One of my daughters is about to write a letter to a young lady she has never met, informing her that in a feckless mood she recently sold her younger brother a gold bracelet and regrets it so much that she wants to buy it back.
It's a likely story, but it's the best my daughter could do on the spur of the moment, and, indeed, I know of no other way out of the predicament, which had been caused, in part at least, by her father's forgetfulness.
I relate the story to you not in order to advertise the solution but as a warning against that forgetfulness. If you are a parent to a tenn-age boy, do not forget how much he can be in love, how much that love demands attention and to what lenghts he will go to gain it.
I had forgotten until the other day when I came unexpectedly upon a piece of paper lying on the floor, picked it up preparatory to throwing it in the nearest wastepaper basket and then glanced at it to make sure that it was something to be thrown away.
On a busier day I might have passed the piece of paper by. Or, in a hurry, tossed it into the wastepaper basket without looking to see what it was. I mentioned this because my picking up the paper and looking at it was such a bad piece of luck for the boy.
"You were so sweet to send me the bracelet," the piece of paper said (second paragraph). "I could not have spent so much money on a present for you. But I shall treasure it always and think of you."

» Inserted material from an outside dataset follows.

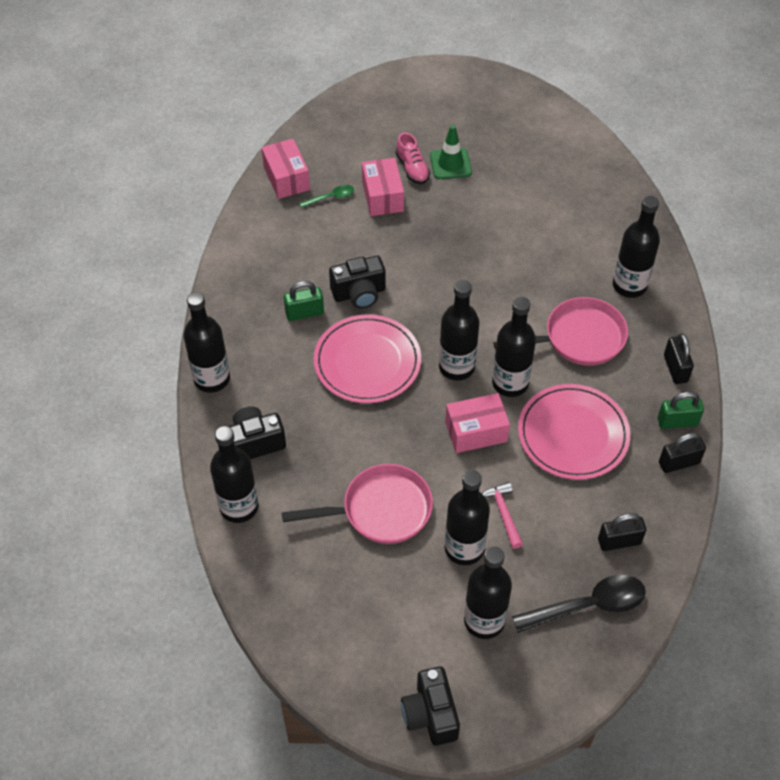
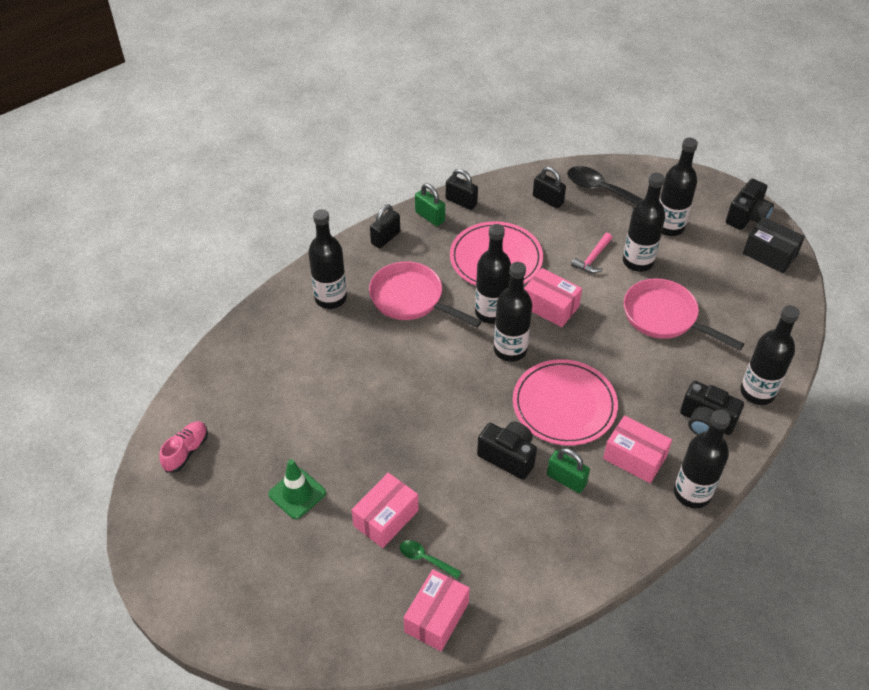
camera: 130 degrees left, 5 degrees down
(276, 368) = (634, 458): none -> pink box
(363, 681) = (769, 254): none -> black box
(412, 169) = (329, 519): pink shoe -> pink shoe (186, 451)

Well, I suppose I shouldn't have read even that far. I did not read any further, and I promise you I put the piece of paper back on the floor right where it had been - so he would find it if he became desperate looking for it.
I wasn't going to say anything. Does a man go screaming into the night when he chances upon a friend in passionate embrace? Surely then he is even more solicitous about the love affairs of his own son.
Except that it occured to me as I shuffled on up the stairs to reflect upon the expense of the bracelet. How did he get the money for an expensive bracelet?
"Cutting lawns, I suppose." Except - hadn't I heard his mother mention the other night that he ought to be cutting lawns?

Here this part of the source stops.